The Paris show, arranged thematically and chronologically, spreads across more than 10 rooms on the sixth floor of the Pompidou and includes almost 150 works from public and private collections. Kiefer said he made personal appeals to persuade reluctant owners to lend.
His canvases are lyrical studies of ruins, built up with layers of rubble, ash, sand, scavenged clothes and straw and dense with historical symbols such as a coiled snake associated with seraphim, the biblical angels.
In one room, 40 vitrines display arrangements of found objects such as volcanic stones, ferns and leaden objects in the shape of anatomical organs.
Another room is devoted to works that explore the kabbalah, the Jewish mystical movement involving symbols that Kiefer, who was raised as a Catholic, said had intrigued him since a visit to Israel in 1984.
Kiefer was born two months before the end of World War II in Europe, part of a generation of Germans who grew up in a climate of amnesia and guilt about the Nazi regime, but with no memory of it.
His reception in Germany, where his work has plumbed uncomfortable truths about the country's history, has been considerably chillier than in the rest of Europe and overseas.
Even after the retrospectives in London and now in Paris, he said he considered a similar show in Germany to be unlikely.
"I will not do one very soon," he said. "They don't like me.

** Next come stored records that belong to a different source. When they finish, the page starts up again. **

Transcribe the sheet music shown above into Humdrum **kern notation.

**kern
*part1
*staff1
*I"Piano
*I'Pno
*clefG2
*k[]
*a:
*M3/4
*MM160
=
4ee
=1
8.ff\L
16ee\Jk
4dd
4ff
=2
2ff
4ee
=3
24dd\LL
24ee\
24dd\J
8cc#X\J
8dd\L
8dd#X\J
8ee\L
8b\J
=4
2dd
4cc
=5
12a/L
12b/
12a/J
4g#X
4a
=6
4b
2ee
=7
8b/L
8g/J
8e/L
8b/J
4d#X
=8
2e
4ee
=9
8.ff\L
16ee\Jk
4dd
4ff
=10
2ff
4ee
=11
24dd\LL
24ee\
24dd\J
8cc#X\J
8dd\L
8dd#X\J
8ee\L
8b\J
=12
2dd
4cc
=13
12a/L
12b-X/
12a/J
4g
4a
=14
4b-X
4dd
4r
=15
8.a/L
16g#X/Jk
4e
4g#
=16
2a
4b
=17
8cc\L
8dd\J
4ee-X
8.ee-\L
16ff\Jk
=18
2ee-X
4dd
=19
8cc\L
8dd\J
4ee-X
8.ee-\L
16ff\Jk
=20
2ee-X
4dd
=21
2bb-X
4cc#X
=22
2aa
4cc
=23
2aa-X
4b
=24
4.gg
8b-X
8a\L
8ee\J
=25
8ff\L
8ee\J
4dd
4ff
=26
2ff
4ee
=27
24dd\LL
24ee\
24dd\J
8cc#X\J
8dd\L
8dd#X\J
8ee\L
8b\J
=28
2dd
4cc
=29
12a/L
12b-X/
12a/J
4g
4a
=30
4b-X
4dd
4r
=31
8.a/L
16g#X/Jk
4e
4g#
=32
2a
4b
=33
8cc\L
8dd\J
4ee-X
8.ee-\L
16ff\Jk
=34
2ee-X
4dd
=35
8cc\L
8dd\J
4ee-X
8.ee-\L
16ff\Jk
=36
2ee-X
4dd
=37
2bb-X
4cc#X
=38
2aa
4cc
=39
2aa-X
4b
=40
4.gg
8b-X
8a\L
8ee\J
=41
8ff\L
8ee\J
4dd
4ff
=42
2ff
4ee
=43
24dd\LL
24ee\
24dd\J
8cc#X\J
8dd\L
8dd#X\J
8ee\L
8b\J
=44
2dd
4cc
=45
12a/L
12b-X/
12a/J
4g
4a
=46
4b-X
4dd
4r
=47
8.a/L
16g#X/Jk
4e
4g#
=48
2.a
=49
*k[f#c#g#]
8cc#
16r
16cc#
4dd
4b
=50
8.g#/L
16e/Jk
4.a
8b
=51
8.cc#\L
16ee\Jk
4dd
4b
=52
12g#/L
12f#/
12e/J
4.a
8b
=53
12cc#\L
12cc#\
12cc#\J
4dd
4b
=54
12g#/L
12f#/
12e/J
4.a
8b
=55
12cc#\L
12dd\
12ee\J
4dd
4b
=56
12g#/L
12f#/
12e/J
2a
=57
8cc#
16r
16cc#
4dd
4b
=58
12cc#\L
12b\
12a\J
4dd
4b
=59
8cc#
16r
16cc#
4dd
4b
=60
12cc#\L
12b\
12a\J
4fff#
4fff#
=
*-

You know, I had a big success in London, but in Germany, they think I am not modest enough and small enough.
"I still have time, perhaps in 10 or 15 years," he added.
Critics of Kiefer have cited his tendencies towards grandiosity and inscrutability.
Taking stock of his exhibitions abroad, German newspaper Die Welt observed, "Only we in this country still have not quite understood what he has to proclaim."
Matthew Biro, an art history professor at the University of Michigan and author of two books on Kiefer, said the shows demonstrated the artist's relevance.
Biro said much of the criticism of Kiefer was "because he was going his own way".
He added: "Now the art world is moving back to much more engagement with history and politics, which is something he has been doing a long time."